Sunday, August 03, 2008

Thankful

Did you ever take your friends forgranted in high school? I know I did. I had been around most of them since middle school and a few ever since elementary. They were with me every week day and some Saturdays due to band or sports. They were always there, so if I was mad at them (usually for something stupid) it didn't matter because I could make up with them the next day. And then? Graduation happens...and they aren't there every day anymore. In fact, you are thrown in with a whole new sea of faces. You cling to some people from highschool, lose track of others and cherish most of your memories. Hopefully, you're senior officers remember to put together your reunions so you can catch up eventually.
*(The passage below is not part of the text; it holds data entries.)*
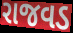
રાજવડ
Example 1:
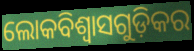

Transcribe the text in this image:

ଲୋକବିଶ୍ଵାସଗୁଡ଼ିକର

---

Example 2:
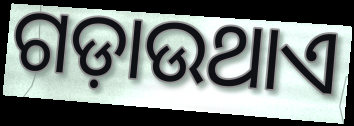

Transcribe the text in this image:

ଗଡ଼ାଉଥାଏ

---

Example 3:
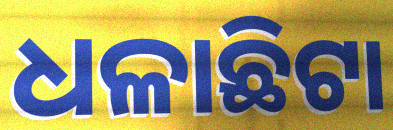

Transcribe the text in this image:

ଧଳାଛିଟା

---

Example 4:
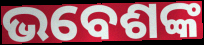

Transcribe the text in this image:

ଭବେଶଙ୍କ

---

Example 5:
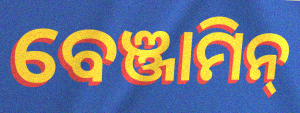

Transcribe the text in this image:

ବେଞ୍ଜାମିନ୍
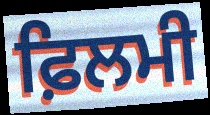
ਫ਼ਿਲਮੀ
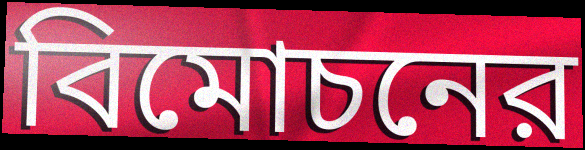
বিমোচনের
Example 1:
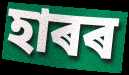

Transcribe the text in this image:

হাৰৰ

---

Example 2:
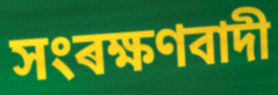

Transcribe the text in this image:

সংৰক্ষণবাদী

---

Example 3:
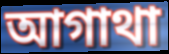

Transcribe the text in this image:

আগাথা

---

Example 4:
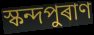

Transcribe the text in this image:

স্কন্দপুৰাণ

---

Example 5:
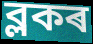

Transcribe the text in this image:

ব্লকৰ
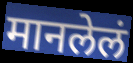
मानलेलं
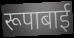
रूपाबाई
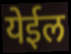
येईल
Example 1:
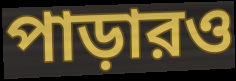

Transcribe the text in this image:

পাড়ারও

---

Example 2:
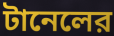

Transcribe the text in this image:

টানেলের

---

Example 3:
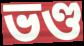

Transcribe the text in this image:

ভণ্ড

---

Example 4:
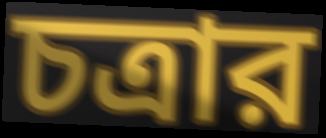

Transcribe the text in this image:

চত্রার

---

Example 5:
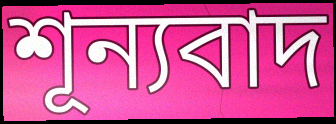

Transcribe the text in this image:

শূন্যবাদ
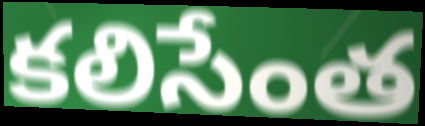
కలిసేంత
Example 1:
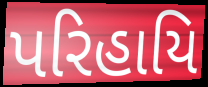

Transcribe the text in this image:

પરિહાયિ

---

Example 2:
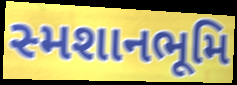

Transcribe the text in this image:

સ્મશાનભૂમિ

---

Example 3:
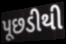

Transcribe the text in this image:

પૂછડીથી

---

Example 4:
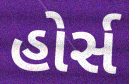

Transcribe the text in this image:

હોર્સ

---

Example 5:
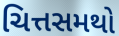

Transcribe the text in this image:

ચિત્તસમથો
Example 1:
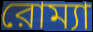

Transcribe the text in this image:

রোম্যা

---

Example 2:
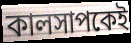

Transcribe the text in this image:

কালসাপকেই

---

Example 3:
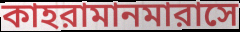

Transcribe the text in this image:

কাহরামানমারাসে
Today, I had a chance to be a part of a reunion. Shawna's wedding. I am so blessed to have her as a friend. I made it through the weekend with only a few tears (amazingly!), but now that all of it is over, I am crying. I am so blessed for her friendship and the person she has become and the person she's always been. I am so honored that she chose ME to be in her wedding. I was glad to have the chance to get together with her, Brandie, April and Melissa again. I was glad to get to know Melissa better. I was glad to find out what an amazing woman Brandie is and get to know her wonderful choice of a husband. I was glad to catch up with all of the latest "going-ons" of April. I was blessed with a weekend where I could be my goofy self (the me that I am afraid to show people because I'm afraid they won't like who I am) and my friends, who have known me most of my life, just laughed because...well, they know me. I had the chance to meet this special man that Shawna's parents trust with the awesome responsibility of cherishing their daughter for the rest of his life. And you know? I think he just might be able to pull it off. :) I got to meet the groom's friends. I loved how well Shawna and Keith matched us up. Amazing! Everything about today was amazing! I wanted today to last longer than it did. I didn't want to say good bye to all of my friends. I wanted to have more of that slumber party feeling.
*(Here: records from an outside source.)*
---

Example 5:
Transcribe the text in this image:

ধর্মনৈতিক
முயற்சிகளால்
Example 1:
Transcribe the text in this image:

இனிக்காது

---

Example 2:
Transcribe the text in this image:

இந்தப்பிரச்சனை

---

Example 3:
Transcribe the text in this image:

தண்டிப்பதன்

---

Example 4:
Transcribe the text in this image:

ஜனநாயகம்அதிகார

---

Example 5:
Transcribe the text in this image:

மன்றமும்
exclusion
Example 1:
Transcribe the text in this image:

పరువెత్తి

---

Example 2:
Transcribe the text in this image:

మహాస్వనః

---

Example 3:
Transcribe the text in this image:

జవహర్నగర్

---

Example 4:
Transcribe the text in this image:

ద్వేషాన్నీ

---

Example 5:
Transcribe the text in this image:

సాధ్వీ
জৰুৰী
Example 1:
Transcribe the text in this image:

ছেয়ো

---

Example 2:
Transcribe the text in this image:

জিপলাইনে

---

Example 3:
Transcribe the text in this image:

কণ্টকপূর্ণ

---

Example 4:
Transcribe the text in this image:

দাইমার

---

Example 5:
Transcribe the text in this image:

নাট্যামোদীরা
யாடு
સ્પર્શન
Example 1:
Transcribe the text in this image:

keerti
Yet, at the same time...the life I do have today (post highschool) was pulling at me too. I missed my little girls. I wanted to play a game with Libby and hold Grace in my arms again. I miss my husband and I'm ready to see him again. He is so beautiful! I can't wait to dive into a new year of MOPS and catch up with all of my friends who are on vacation and find out how much fun they had. And maybe, just maybe...I can stop hiding some of the goofy traits that make me "me" so that all of my new friends in Iowa can have a good laugh at my expense once in awhile and get to know who I really am. Maybe, I need to remember who I was in middle school, and stop caring whether people like me or not because, afterall, as I told one girl who eventually became my friend, "Everyone didn't like Jesus, so who cares if not everyone likes me." Maybe I will find out whether my friends are real or not. :) I think I will find that not only are my Iowa friends "real", but they will appreciate me being the real me. So...hang loose and have a little fun. I will miss my B-town friends for awhile and I will enjoy being a goof (even if I get a funny look or two) with my Iowa friends. :)

1 comment:

Alida Sharp said...

I love weddings and reunions... how fun that you got to experience both at the same time!!!